Remember learning about all of the Pyramids and Pharaohs of ancient Egypt? Unsurprisingly Egyptians from ~3000b.c. to ~300bc also had teeth, and those teeth also had the same issues we deal today.
You may have seen images similar to the bridgework completed above making note that Egyptians may have been skilled in dentistry. That is apparently not the case after a little more digging.
There has only been a total of three bridges similar to the one above excavated out of tombs. And it appears that they were never really in function, only put in place postmortem for deliverance into the afterlife1.
Extensive research has been conducted as to whether or not the skilled craftsmen/women of Egypt filled cavities, similar to how dentists do today.

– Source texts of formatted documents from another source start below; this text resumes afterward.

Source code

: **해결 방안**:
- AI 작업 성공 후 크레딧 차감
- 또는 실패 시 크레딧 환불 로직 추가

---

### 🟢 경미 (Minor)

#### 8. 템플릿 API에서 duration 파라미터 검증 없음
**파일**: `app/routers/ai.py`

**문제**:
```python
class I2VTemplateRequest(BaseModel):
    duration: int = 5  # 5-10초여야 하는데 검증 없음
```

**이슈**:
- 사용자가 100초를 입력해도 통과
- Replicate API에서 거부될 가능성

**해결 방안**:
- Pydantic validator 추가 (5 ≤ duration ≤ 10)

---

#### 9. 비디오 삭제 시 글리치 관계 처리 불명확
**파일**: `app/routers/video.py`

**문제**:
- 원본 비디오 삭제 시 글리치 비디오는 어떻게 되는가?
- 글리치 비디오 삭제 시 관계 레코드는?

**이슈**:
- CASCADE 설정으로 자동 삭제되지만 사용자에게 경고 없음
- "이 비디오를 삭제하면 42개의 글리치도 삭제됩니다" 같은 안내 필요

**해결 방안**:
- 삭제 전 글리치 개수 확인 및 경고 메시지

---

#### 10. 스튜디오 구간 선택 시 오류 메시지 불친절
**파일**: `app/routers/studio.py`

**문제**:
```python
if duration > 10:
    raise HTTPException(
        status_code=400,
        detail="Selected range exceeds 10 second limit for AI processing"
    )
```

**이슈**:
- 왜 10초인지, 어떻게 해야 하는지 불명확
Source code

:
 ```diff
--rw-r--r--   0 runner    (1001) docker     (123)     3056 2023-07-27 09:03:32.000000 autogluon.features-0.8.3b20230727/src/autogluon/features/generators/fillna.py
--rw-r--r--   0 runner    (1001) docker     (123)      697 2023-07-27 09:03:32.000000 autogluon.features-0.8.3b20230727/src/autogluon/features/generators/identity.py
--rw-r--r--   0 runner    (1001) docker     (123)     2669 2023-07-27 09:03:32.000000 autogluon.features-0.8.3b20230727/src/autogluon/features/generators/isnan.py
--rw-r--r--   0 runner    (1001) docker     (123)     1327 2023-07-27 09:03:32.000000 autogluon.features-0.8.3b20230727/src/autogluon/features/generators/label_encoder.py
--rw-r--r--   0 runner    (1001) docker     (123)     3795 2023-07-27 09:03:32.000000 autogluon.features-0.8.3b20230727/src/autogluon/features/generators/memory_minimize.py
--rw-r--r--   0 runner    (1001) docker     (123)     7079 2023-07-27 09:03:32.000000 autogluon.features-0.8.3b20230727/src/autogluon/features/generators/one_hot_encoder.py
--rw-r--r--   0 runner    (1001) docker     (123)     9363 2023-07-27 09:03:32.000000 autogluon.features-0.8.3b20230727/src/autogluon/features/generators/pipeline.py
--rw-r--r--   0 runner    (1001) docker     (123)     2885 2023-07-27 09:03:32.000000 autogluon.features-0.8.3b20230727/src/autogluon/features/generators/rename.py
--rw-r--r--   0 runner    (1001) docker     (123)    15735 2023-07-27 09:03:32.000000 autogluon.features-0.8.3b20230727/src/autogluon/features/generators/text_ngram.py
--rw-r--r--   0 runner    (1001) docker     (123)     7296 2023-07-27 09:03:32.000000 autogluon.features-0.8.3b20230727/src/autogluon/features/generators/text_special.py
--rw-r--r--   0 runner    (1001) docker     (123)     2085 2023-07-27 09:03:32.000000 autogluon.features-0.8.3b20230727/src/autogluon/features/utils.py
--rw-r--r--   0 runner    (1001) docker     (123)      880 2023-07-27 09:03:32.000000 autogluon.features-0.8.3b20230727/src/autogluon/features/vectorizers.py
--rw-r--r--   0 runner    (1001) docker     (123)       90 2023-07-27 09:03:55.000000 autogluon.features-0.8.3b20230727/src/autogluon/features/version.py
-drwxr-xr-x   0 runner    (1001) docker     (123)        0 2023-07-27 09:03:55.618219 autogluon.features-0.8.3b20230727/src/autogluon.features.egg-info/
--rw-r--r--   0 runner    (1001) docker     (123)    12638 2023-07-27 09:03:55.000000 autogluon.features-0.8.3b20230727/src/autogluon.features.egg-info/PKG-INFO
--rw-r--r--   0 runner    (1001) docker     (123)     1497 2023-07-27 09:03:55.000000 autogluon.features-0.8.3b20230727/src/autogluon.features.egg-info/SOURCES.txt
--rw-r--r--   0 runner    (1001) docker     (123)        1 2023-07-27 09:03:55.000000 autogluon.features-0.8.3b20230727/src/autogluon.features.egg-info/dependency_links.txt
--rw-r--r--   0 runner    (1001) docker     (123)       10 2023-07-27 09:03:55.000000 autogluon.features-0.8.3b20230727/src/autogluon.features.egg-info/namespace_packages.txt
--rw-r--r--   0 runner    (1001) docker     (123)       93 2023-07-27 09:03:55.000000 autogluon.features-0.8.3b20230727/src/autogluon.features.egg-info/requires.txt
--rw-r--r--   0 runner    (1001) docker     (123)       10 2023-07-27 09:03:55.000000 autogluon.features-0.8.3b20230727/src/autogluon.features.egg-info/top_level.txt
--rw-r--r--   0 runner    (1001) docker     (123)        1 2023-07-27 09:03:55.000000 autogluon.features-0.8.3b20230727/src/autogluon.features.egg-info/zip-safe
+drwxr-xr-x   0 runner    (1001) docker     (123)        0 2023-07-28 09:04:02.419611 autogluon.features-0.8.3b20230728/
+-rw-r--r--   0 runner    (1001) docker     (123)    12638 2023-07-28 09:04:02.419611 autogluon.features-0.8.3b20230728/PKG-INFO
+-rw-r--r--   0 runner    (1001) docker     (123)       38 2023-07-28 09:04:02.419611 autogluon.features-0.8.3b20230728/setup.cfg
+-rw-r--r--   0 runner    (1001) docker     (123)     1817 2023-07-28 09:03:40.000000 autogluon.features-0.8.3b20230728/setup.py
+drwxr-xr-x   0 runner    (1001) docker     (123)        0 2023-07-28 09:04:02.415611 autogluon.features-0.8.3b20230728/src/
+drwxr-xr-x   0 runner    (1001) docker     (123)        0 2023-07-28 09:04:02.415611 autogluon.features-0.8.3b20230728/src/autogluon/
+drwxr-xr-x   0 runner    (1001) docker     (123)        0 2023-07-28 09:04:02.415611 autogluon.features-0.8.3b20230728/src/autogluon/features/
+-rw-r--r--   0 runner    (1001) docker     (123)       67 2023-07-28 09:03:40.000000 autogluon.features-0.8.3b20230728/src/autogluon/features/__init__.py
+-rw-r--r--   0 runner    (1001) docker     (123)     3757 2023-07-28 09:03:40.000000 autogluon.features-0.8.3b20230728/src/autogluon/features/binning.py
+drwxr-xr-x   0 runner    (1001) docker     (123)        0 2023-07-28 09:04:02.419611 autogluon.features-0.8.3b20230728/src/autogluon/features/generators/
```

But even though Egyptians had access to gold and other potential filling materials, no fillings have ever been documented1.
Speaking of filling cavities, one of the papyrus’ found in Egypt does describe that they thought small tooth worms caused cavities. Not quite worms, but that’s close enough to the bacterial cause of cavities we know of today2.
After much debate it seems as though the Egyptians, for all of their technological advances, did not do much dentistry other than pastes and simple mouthwashes. So it appears those poor souls lived through some pain. But they did give us some pretty sweet Pyramids.
- Forshaw, R. The practice of dentistry in ancient Egypt. Br Dent J 206, 481–486 (2009). https://doi.org/10.1038/sj.bdj.2009.355
- Caminos R A . Late Egyptian miscellanies. Brown Egyptological Studies, 1. London: Oxford University Press, 1954.